Une vie où rien n’est tracé d’avance.
Une femme libre.
Elle est tout cela dans les mots qui la racontent.

Transcription:
– Moi, il m’est indispensable de voyager et d’écrire. Et je pense que j’aurais jamais écrit si j’avais pas voyagé, même si j’écris pas de récits de voyage, hein (1). Mais pour moi, c’est un peu le même état. Si je… Si… Si demain, pour une raison ou une autre, je n’écrivais plus, bon, il faudrait quand même que je voyage. Bah par exemple, quand on voyage, enfin, quand on voyage vraiment et tout ça, on a des galères (2). Tout d’un coup, plus rien ne va. On devait prendre telle voiture, bon, on est plantés dans un encombrement en Inde, on sait pas où on est, enfin bon, etc… Et on attend la récompense ! Enfin je veux dire, avec Kriss, c’était tellement important pour nous quand on avait une galère comme ça, c’était: « Tu sais ce qui se passe quand on est dans une galère comme ça. Vive la galère, parce que là, on va avoir la récompense. » Par exemple, plantées sur une route, je veux dire, je sais pas quoi (3), il y a des moustiques, il fait chaud, je veux dire, on a presque plus rien à boire et tout ça. Et tout d’un coup, on va rencontrer le type qui va changer tout le voyage, quoi ! Et en fait, je pense que moi, j’ai appris ça enfant (4), bah à… Parce que j’étais fille unique (5), je m’ennuyais, bon… Donc c’était des rêves, c’était des livres, c’était lire, c’était m’imaginer ailleurs, aller ailleurs. Et donc il y a toujours l’idée que il faut aller ailleurs pour que ça se passe (6).
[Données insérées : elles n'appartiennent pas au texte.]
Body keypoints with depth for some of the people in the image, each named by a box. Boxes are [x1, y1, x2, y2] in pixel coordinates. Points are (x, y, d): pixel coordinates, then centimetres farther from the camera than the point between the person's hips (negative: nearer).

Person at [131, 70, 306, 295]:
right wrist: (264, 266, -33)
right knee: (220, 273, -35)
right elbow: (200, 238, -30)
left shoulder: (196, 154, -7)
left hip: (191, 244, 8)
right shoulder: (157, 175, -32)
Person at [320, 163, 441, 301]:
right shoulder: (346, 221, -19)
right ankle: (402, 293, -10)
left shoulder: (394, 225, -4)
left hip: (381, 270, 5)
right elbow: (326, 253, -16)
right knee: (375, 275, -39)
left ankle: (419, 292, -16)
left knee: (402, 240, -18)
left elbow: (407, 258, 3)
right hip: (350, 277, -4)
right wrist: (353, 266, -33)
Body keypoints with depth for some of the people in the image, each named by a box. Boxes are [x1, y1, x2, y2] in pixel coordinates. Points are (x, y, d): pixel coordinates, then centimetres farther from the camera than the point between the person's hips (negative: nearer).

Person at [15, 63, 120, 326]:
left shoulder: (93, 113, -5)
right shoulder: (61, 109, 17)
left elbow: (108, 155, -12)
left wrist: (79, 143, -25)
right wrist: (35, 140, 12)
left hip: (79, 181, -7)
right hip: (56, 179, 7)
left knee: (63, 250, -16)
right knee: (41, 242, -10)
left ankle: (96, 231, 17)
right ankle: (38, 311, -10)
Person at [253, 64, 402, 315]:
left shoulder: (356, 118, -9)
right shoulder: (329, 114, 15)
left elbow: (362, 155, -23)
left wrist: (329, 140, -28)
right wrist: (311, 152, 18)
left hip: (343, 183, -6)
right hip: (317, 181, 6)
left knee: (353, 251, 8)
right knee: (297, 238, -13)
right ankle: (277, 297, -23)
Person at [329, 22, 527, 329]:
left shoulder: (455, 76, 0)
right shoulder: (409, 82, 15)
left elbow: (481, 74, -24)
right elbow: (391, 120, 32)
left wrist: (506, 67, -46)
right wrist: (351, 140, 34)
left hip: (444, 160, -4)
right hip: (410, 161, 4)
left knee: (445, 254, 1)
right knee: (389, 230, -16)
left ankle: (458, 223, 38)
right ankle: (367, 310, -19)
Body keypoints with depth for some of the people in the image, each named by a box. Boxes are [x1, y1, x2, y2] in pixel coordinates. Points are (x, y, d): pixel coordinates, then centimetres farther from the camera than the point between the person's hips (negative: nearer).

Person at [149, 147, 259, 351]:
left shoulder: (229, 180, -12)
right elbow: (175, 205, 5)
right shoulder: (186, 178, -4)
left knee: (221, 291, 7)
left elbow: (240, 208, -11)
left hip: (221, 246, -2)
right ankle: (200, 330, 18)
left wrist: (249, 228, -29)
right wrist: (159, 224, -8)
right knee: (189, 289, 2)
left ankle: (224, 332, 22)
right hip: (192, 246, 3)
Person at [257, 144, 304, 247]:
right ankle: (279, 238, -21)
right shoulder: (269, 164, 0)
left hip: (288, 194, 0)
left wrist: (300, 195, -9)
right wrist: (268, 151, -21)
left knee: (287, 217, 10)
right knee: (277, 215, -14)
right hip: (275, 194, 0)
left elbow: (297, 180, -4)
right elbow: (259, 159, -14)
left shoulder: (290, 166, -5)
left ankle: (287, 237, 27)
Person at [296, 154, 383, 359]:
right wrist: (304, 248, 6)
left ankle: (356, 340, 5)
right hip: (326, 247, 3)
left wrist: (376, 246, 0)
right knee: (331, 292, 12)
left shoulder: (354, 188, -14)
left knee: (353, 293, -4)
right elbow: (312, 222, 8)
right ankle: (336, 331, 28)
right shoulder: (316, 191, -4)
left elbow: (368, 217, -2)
Vous êtes la seule écrivain de la famille, vous ?
– Ah oui ! Moi je dirais même que je suis la seule lectrice de la famille, oui. Oui. Oui, oui, moi, c’est les… Les livres, ils ont débarqué chez moi par… ben je sais pas, par les prix que j’ai gagnés à l’école (7), quoi. Donc… Ou les livres que je prenais à la bibliothèque, etc… Donc oui, oui, oui, moi, c’est l’école qui m’a appris à lire. Enfin je veux dire au sens…Pas à lire A B C D, mais lire… lire des livres. M’échapper.
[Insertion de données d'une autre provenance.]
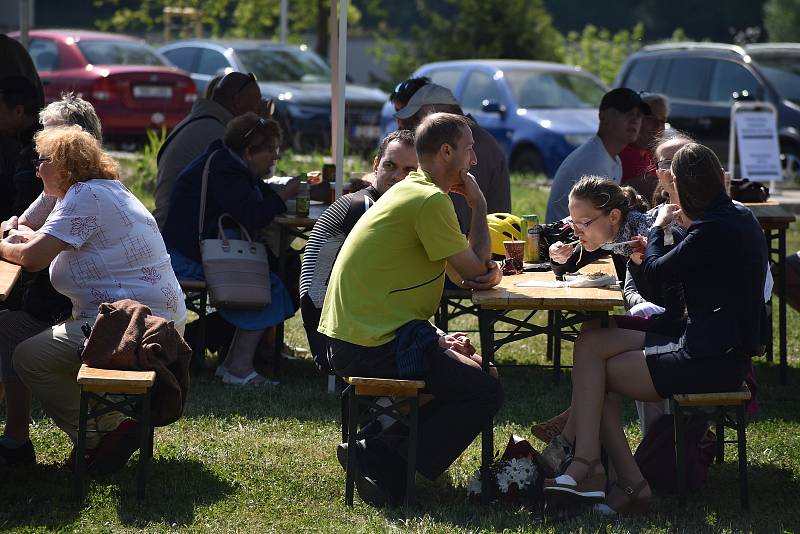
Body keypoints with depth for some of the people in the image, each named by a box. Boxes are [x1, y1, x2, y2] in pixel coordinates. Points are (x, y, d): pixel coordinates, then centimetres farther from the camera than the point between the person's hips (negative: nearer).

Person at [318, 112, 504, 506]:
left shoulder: (410, 191, 17)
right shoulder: (431, 200, -16)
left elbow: (466, 270, 20)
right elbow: (474, 272, -8)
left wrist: (484, 269, -3)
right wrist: (479, 205, 2)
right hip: (376, 348, -10)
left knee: (467, 371, 24)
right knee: (486, 393, -3)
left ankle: (379, 452, 10)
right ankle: (384, 465, -8)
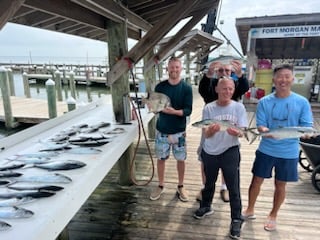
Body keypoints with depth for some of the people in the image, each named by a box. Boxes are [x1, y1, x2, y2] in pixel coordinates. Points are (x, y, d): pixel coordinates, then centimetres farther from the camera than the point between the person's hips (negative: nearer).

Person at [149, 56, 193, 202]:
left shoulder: (186, 88, -6)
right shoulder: (160, 87, -1)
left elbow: (188, 110, -12)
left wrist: (174, 111, -29)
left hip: (179, 131, -1)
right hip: (162, 130, 2)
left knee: (180, 159, 9)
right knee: (161, 158, 11)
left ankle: (180, 187, 29)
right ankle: (161, 186, 29)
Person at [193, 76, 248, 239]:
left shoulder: (239, 107, -9)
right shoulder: (208, 108, -9)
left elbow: (242, 132, -12)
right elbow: (205, 134, -11)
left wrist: (236, 132, -36)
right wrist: (211, 130, -35)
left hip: (230, 152, -1)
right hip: (209, 152, 2)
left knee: (233, 187, 4)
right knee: (209, 182, 22)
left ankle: (236, 219, 23)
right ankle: (206, 206, 45)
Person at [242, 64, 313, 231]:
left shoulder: (302, 102, -5)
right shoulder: (264, 102, -4)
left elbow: (307, 126, -4)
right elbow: (260, 125, -7)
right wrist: (264, 130, -29)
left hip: (289, 152, 0)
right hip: (266, 150, 0)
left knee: (280, 185, 14)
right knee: (256, 180, 11)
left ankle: (273, 216, 36)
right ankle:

Est-ce que du coup, le fait que vous, vous écriviez et que vous lisiez, c’était bien vu (8)?
– Alors, que je lise, c’était bien vu, parce que de toute façon, on me demandait de bien travailler à l’école parce qu’il fallait que je m’en sorte (9) et il fallait pas que je sois dans la précarité (10) où mes parents s’étaient trouvés quand ils étaient jeunes, disons… enfin bon, faut dire que, bon, ils étaient jeunes pendant la guerre, donc évidemment. Mais après, quand… quand j’ai écrit, c’est-à-dire que j’ai… j’ai décidé de pas avoir une vie tranquille avec un métier, mais d’être à la fois comédienne, écrivain, bon etc…, c’était évidemment très mal vu. Mais bon par chance, comme j’ai… j’ai… ça s’est passé plutôt bien assez rapidement, donc mes parents ont été rassurés assez vite, donc finalement, après, c’était… Et même, ils se sont rendus compte que dans toutes les décennies qui sont passées avec toutes les crises qu’il y a eu de gens qui ont été au chômage, qui avaient des boulots, qui les ont perdus, etc… Moi, comme j’en avais jamais, je pouvais pas le perdre ! Il fallait… Moi je passais mon…. mon temps à inventer mon travail. Donc bon, bah… Oui, bah des fois, c’était… ça a été particulièrement difficile de l’inventer. Et beh des fois, c’était très facile. Bon, enfin, je veux dire, c’était… c’était comme ça.

Quelques explications:
1. Les formes négatives sont toutes incomplètes, comme très souvent à l’oral.
2. une galère: une difficulté, un problème dans la vie. (familier)
3. je sais pas quoi: elle dit ça car elle cherche des exemples qui vont illustrer ce qu’elle décrit.
4. j’ai appris ça enfant = quand j’étais enfant. (Raccourci très fréquent dans ce cas.) On peut faire la même chose avec les autres âges de la vie: il a vécu ça bébé. Il a découvert ça ado. Il a compris ça adulte.
5. fille unique: elle n’avait pas de frères et soeurs.
6. pour que ça se passe: pour qu’il se passe quelque chose.
7. les prix gagnés à l’école: c’étaient des livres en récompense du travail ou du comportement. Ils étaient donnés aux enfants à la fin de l’année scolaire en juin pendant la cérémonie de remise des prix.
8. c’était bien vu: c’était estimé, considéré comme important, apprécié. (Le contraire, c’est être mal vu)
9. s’en sortir: réussir.
10. la précarité: la pauvreté, dans laquelle tout équilibre est très fragile. Ça veut dire qu’on ne sait jamais de quoi le lendemain sera fait.